Krankentagegeld für EPU in Österreich: Wann es bei Krankheit die Einkommenslücke schließt

Krankentagegeld für EPU in Österreich: Wann es die Einkommenslücke bei Krankheit schließen kann

Für Ein-Personen-Unternehmen (EPU) ist die eigene Arbeitskraft oft der wichtigste Produktionsfaktor. Fällt sie wegen Krankheit oder Unfall aus, bleiben Aufträge liegen, während Miete, Software, Leasing oder laufende Betriebskosten weiterlaufen. Genau für diese Lücke kann ein Krankentagegeld gedacht sein. Es ersetzt aber weder automatisch das gesamte Einkommen noch eine langfristige Berufsunfähigkeitsabsicherung.
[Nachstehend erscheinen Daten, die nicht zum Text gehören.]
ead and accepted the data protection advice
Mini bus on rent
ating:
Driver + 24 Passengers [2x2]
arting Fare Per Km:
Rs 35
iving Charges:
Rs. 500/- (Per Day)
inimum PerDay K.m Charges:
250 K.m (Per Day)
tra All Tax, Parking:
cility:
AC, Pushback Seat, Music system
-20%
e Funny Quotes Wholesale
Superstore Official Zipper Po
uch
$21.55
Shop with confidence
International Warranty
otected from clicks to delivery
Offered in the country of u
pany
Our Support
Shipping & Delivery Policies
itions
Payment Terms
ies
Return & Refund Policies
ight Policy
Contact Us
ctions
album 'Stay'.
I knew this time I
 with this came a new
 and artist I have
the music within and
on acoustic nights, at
Entscheidend sind Wartezeit, vereinbarter Tagessatz und die Bedingungen der konkreten Polizze.

Dieser Ratgeber erklärt, wie Selbständige in Österreich die Absicherung sinnvoll einordnen, welche Fragen vor Abschluss wichtig sind und was bei einer Arbeitsunfähigkeit zu tun ist.

Was ist Krankentagegeld – und was leistet es bei EPU?
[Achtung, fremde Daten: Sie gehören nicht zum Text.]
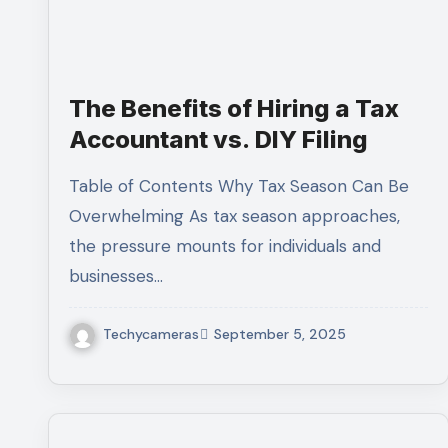
The Benefits of Hiring a Tax
Accountant vs. DIY Filing
Table of Contents Why Tax Season Can Be
Overwhelming As tax season approaches,
the pressure mounts for individuals and
businesses…
Techycameras
September 5, 2025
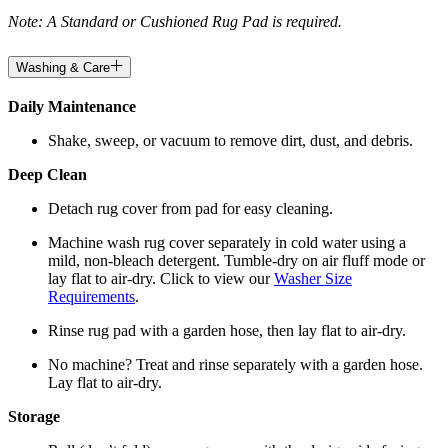
Note: A Standard or Cushioned Rug Pad is required.
Washing & Care
Daily Maintenance
Shake, sweep, or vacuum to remove dirt, dust, and debris.
Deep Clean
Detach rug cover from pad for easy cleaning.
Machine wash rug cover separately in cold water using a
mild, non-bleach detergent. Tumble-dry on air fluff mode or
lay flat to air-dry. Click to view our
Washer Size
Requirements
.
Rinse rug pad with a garden hose, then lay flat to air-dry.
No machine? Treat and rinse separately with a garden hose.
Lay flat to air-dry.
Storage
Eine Krankentagegeldversicherung zahlt bei medizinisch bestätigter Arbeitsunfähigkeit einen vertraglich vereinbarten Betrag pro Tag. Der Leistungsbeginn liegt häufig nicht am ersten Krankheitstag, sondern nach einer gewählten Karenz- oder Wartezeit. Das kann zum Beispiel nach zwei, vier oder sechs Wochen sein. Die konkrete Gestaltung ist tarifabhängig.

Für EPU ist das interessant, weil die gesetzliche Absicherung und private Reserven nicht in jedem Fall die laufenden privaten und betrieblichen Ausgaben auffangen. Das Geld ist typischerweise kein Umsatzersatz für einen einzelnen Auftrag. Es soll die finanzielle Belastung während eines vorübergehenden Ausfalls reduzieren. Ob und in welcher Höhe gezahlt wird, steht ausschließlich in den Versicherungsbedingungen.

Wichtig ist die Abgrenzung: Eine Berufsunfähigkeitsversicherung zielt auf länger dauernde oder dauerhafte Einschränkungen. Eine Betriebsunterbrechungs- oder Personen-BU-Lösung kann je nach Konzept die wirtschaftlichen Folgen eines längeren Ausfalls behandeln. Wie diese Bausteine für Selbständige zusammenspielen, erläutert auch unser Beitrag zur Betriebsunterbrechung bei Krankheit eines EPU.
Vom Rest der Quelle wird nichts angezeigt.